SELECTED TEXT:
[Start of Attachment]

United States District Court, D. South Carolina, Aiken Division

May 24, 2018

Maria Davenport, Arnold Davenport, and Demorio Davenport, Plaintiffs,
v.
Goodyear Dunlop Tires North America, Ltd. and the Goodyear Tire and Rubber Company Defendants.

          ORDER AND OPINION

         This matter is before the court pursuant to Plaintiffs Maria Davenport, Arnold Davenport, and Demorio Davenport's (collectively “Plaintiffs”) Motion in Limine (ECF No. 120). Defendants Goodyear Dunlop Tires North America, Ltd. and The Goodyear Tire and Rubber Company's (“Goodyear”) (collectively “Defendants”) filed a response in opposition to Plaintiff's Motion (ECF No. 132). For the reasons set forth below, the court GRANTS IN PART and DENIES IN PART Plaintiffs' Motion in Limine (ECF No. 120).

         I. RELEVANT FACTUAL AND PROCEDURAL BACKGROUND

         On September 18, 2015, Plaintiffs Maria Davenport, Arnold Davenport, and Demorio Davenport filed a Complaint against Defendants. (ECF No. 1.) Plaintiff Maria Davenport alleged she suffered injuries while she was driving a 1996 Ford Explorer (“Subject Vehicle”) when the tread on the left rear tire (“Subject Tire”) separated from the car, causing it to overturn (“Subject Accident”). (Id.) Plaintiff Demorio Davenport was a passenger in the car and he also alleges that he suffered injuries during the incident. (Id.) Plaintiffs Maria and Demorio Davenport seek damages for their claims of negligence, strict liability, and breach of warranty. (Id.) Plaintiff Arnold Davenport alleges loss of consortium. (Id. at 2.) Plaintiff Devon Davenport individually filed a second Complaint in this court. See Devon Davenport v. Goodyear Dunlop Tires North America, Ltd. and The Goodyear Tire and Rubber Company, Civil Action No. 1:15-cv-03752-JMC. On August 2, 2016, Defendants filed a Motion to Consolidate both cases. (ECF No. 41.) On October 25, 2016, the court granted Defendants' Motion to Consolidate for all purposes, including trial. (ECF No. 59 at 5.)

[End of Attachment]

SOURCE MATERIAL:

[Start of Attachment]

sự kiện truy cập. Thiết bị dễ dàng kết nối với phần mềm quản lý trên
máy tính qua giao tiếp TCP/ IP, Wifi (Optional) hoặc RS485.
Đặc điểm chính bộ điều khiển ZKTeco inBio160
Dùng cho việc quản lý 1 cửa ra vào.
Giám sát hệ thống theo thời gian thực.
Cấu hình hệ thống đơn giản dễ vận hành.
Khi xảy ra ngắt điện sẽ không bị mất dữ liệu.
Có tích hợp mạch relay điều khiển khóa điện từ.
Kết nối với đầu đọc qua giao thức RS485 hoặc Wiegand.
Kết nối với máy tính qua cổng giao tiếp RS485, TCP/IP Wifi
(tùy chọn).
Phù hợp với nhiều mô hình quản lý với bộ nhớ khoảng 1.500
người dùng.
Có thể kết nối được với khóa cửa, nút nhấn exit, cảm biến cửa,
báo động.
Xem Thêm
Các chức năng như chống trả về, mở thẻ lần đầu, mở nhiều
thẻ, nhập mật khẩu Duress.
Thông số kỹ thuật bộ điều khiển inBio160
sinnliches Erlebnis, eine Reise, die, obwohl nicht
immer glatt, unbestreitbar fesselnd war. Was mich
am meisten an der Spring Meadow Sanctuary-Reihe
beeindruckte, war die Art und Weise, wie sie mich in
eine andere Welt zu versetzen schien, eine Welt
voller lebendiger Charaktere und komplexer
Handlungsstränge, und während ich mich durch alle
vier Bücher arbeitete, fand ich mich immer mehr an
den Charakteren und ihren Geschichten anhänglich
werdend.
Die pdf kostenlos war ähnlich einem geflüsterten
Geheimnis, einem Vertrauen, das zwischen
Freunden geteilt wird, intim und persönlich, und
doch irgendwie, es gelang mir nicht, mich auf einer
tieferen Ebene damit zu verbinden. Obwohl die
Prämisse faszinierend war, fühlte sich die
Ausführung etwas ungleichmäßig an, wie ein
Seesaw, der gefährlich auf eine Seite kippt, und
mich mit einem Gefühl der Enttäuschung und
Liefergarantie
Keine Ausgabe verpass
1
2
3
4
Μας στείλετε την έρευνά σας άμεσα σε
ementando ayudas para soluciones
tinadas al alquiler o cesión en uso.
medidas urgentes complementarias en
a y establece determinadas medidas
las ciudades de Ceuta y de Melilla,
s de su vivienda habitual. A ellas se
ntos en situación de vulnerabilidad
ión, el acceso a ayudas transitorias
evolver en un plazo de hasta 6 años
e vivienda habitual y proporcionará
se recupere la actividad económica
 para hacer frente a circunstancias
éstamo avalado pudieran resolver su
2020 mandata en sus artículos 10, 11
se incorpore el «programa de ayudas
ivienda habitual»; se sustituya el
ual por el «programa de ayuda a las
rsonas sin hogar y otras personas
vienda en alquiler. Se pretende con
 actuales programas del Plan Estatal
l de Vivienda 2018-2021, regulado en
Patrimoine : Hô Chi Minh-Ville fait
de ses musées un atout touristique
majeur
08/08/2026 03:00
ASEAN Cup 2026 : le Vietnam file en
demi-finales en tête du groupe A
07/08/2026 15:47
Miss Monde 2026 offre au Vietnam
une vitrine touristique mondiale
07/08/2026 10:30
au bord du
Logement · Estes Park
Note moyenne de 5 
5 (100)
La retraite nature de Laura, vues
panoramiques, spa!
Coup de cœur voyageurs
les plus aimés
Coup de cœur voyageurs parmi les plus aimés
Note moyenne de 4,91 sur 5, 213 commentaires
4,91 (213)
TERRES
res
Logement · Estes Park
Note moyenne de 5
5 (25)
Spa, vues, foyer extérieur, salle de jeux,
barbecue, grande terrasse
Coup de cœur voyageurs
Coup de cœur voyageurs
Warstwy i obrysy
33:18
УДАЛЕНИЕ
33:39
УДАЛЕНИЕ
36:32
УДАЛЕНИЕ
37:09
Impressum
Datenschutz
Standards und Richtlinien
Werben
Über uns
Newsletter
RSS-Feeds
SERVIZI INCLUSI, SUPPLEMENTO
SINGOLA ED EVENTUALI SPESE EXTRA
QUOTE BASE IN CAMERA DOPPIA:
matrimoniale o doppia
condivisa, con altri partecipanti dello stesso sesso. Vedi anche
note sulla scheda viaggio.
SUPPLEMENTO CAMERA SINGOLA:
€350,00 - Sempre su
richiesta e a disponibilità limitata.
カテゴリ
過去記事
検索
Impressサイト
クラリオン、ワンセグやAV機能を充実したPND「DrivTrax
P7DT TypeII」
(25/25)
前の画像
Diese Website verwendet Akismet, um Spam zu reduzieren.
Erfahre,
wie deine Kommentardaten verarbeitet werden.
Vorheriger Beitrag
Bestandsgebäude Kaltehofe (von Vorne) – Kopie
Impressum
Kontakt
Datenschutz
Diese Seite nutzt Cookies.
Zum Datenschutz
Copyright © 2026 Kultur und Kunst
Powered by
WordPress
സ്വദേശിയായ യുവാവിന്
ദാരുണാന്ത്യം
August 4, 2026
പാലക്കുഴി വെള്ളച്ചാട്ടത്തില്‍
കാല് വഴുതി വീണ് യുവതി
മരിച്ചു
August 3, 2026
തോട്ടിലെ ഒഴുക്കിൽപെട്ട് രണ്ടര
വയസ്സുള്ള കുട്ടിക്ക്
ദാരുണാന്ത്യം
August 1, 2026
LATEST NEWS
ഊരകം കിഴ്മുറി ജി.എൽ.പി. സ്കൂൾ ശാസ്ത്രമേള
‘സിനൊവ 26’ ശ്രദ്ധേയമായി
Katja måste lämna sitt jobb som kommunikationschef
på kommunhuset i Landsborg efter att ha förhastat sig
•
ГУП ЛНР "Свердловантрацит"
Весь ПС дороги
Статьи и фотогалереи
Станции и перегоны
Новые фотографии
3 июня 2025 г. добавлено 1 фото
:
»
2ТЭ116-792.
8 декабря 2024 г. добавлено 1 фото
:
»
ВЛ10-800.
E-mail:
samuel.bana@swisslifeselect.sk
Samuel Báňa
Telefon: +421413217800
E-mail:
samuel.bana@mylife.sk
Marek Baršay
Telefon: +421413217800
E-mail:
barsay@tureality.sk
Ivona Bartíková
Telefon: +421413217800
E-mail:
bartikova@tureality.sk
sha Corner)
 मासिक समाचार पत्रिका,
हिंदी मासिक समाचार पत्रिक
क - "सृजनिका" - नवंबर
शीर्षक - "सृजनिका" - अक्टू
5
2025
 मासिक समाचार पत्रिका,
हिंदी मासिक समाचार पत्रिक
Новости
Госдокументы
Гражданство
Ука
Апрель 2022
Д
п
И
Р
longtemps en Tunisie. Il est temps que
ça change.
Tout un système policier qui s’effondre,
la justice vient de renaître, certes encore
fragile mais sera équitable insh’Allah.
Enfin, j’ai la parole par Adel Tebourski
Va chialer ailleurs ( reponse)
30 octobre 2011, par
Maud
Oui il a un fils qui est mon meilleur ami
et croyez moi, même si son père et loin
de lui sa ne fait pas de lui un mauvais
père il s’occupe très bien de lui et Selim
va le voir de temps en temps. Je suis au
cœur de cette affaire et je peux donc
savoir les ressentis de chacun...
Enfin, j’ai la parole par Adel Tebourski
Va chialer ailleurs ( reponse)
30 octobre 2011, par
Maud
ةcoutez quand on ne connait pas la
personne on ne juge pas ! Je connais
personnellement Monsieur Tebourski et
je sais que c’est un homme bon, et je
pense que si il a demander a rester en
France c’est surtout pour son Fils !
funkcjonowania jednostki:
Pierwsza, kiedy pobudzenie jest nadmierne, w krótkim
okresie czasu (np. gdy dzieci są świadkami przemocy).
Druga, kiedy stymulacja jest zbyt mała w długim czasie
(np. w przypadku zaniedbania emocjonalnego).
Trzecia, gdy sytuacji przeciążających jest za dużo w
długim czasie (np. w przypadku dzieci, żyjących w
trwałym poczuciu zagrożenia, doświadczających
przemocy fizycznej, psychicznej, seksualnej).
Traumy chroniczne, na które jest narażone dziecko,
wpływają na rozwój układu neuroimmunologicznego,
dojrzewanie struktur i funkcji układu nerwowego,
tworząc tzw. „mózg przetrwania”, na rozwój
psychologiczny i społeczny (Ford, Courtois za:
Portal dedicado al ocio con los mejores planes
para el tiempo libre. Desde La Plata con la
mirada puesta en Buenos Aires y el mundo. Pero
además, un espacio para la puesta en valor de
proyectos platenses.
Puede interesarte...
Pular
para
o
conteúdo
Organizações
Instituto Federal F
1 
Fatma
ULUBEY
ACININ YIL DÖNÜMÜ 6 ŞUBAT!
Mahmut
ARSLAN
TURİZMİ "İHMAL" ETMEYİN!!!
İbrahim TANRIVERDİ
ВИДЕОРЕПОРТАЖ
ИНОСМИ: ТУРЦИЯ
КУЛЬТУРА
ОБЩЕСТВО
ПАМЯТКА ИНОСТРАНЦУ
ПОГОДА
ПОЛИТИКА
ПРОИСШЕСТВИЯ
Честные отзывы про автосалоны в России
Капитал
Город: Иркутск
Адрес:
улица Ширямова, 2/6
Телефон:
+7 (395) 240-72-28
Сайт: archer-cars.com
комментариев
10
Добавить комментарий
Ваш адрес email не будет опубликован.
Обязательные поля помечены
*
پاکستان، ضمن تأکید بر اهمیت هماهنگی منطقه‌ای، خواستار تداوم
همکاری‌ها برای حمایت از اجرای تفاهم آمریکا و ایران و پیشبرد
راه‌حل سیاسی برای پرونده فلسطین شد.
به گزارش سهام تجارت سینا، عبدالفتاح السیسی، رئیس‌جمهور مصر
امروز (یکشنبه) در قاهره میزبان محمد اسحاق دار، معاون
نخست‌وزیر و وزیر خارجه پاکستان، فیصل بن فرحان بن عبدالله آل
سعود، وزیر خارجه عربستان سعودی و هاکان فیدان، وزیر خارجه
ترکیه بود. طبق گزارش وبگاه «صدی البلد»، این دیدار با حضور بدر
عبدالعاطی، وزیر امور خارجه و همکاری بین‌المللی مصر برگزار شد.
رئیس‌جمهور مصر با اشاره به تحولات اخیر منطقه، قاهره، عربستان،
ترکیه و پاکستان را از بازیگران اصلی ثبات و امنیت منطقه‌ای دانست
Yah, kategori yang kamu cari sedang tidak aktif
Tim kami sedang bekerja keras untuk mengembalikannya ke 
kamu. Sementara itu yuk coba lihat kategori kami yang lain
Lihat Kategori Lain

[End of Attachment]

EXERCISE OBJECTIVE:
Please answer these questions from the court order, numbering each answer to match:
1. What model year and make of vehicle was Maria Davenport driving?
2. Which tire lost its tread?
3. On what date did the court grant the Motion to Consolidate?
The records above come from a separate source.

EXERCISE ANSWER:
1. A 1996 Ford Explorer.
2. The left rear tire.
3. October 25, 2016.